For many associations, influencing decision-makers is more difficult. Just getting them to focus on the organization’s issues is tough.

Who needs lobbyists?

Several types of associations may find themselves most in need of improving outreach to public officials. These include:

  1. Smaller-scale associations that lack budgets for a governmental affairs department or even for a specialized position to handle those duties.
  2. Associations in highly regulated fields. These are groups that acutely feel the effects of government policies, and need help asserting their complex interests. Examples include: health care, banking, energy, telecommunications.
  3. Associations whose members come from businesses operating in the absence of settled law. Think Internet privacy, UAV drones, and startups that threaten the establishment (like Uber or AirBnB).

Which engagement options actually work?

Strategies for offering input to lawmakers range from the traditional to the cutting-edge. Personal letters, emails and phone calls will at least show up in a summary by the lawmaker’s staff. Heavy call volume gets attention. But lawmakers only care about voters and businesses in their own districts. That’s one reason they think they can ignore entreaties that originate with mass mailings or online petitions. Some executives report better results with letters on their personalized letterhead — with real signatures — targeted to specific lawmakers.

Web pages and online position statements may include “take action” buttons. Again, these generate boilerplate communications. And they might require your members to supply personal information they’d rather not share online or to slog through policy verbiage, both of which can discourage people from clicking through.

An innovative political persuasion platform,, also called cloud-based lobbying, applies crowdsourcing and crowdfunding to the political process. Here anyone can start an online dialogue on an issue on which they want elected officials to take action. Others join in, adding their support and/or arguments. Congressional districts are included on the site, which is important because while issues transcend boundaries, voters do not.

When participants in the platform reach a consensus, they contribute funding to hire a registered lobbyist who’s not only savvy about their issue, but able to document the political districts represented.

Lawmakers want feedback.

Online formats facilitate the exchange of information.

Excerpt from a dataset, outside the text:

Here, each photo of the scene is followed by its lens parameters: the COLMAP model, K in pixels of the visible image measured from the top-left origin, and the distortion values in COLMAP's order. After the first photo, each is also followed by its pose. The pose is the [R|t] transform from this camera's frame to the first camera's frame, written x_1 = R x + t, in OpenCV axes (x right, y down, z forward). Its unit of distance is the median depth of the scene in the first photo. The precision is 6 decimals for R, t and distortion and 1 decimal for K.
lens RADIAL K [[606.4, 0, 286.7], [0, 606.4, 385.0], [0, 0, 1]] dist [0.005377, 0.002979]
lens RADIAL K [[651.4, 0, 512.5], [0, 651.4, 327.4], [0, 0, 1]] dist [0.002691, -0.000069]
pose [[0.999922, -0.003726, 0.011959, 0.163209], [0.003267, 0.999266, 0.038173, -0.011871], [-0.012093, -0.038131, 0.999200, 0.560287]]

A former California state senator, Joe Simitian, even encouraged voter feedback through this medium when he expressed his belief, “There oughta be a law.” Yet associations may need to overcome the belief that politics is not any of the association’s business. According to Bob Breault, who chairs the Arizona Optics Cluster, “They consider it ‘corrupt’ and all that politicians do is take money from them — most often for the wrong reasons.”

Yet Breault supports a cloud-based lobbying approach. “People will participate if someone makes it easy to pass along their opinions to the appropriate legislator. Of course, the discussions need to be civil and respectful and factual, and not emotional tirades.”

Online discussions also can turn up real-life stories on the effects of legislation. These are especially useful if an association needs people to tell their stories in a committee hearing.

What’s important to remember is that association members are constituents, too. Since many members already like the simplicity of using services like eBay and Amazon, online lobbying can be a natural extension to foster political relationship-building. They are an easy way to get members more involved in political issues, which are vital to their lives and careers.